§ JOB ITEM
Your answer should be the exact lines of the data below from the one containing "21:41 01/08/2026" through the one containing "18:35 01/08/2026"; please include nothing else.

§ RECORDS FOR PROCESSING
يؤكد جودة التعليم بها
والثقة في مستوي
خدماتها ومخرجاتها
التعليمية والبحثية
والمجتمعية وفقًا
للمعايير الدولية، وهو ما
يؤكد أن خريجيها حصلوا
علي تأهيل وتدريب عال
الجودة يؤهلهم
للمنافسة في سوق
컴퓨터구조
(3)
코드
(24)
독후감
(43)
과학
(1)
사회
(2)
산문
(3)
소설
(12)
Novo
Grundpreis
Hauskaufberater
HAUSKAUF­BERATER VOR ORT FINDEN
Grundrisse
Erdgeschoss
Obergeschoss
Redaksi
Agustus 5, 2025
...
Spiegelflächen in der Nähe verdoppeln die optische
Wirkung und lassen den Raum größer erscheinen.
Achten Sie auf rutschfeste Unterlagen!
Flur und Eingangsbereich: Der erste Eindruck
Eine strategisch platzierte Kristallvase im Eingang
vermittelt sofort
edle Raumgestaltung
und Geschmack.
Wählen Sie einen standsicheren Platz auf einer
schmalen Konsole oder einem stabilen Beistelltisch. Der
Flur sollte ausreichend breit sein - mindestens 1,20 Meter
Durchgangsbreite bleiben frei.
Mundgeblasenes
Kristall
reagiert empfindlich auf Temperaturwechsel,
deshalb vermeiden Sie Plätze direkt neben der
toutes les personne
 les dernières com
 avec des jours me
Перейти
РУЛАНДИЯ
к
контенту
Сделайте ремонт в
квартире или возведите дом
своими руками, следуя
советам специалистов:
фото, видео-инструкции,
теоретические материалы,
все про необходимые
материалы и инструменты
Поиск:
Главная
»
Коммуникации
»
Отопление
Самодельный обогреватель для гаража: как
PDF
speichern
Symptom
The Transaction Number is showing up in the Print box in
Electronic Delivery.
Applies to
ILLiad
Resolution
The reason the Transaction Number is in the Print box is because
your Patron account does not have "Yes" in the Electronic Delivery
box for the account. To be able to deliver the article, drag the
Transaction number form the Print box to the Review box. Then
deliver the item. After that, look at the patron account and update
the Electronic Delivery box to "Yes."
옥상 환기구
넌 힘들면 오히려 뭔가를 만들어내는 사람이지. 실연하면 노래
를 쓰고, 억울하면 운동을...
--
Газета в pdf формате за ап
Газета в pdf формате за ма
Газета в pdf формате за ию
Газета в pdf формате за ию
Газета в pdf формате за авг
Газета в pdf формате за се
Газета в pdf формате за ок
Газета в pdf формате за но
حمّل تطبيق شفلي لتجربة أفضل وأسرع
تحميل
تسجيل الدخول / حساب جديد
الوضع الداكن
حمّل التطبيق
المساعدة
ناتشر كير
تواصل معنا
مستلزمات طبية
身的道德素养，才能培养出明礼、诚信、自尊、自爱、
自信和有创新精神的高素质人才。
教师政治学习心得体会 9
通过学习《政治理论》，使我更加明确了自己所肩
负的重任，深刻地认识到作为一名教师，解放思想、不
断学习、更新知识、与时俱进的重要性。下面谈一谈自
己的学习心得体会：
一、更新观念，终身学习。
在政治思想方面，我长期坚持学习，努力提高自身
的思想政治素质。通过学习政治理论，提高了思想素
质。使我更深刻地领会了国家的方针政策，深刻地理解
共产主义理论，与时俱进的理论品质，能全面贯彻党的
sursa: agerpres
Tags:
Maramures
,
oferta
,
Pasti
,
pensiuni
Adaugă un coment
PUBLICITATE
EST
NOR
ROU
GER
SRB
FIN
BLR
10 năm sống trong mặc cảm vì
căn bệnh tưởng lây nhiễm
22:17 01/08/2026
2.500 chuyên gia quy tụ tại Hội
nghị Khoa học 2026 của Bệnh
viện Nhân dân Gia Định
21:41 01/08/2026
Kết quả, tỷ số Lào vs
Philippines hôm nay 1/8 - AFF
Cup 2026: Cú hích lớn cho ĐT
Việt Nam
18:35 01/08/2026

§ WRITTEN ANSWER
21:41 01/08/2026
Kết quả, tỷ số Lào vs
Philippines hôm nay 1/8 - AFF
Cup 2026: Cú hích lớn cho ĐT
Việt Nam
18:35 01/08/2026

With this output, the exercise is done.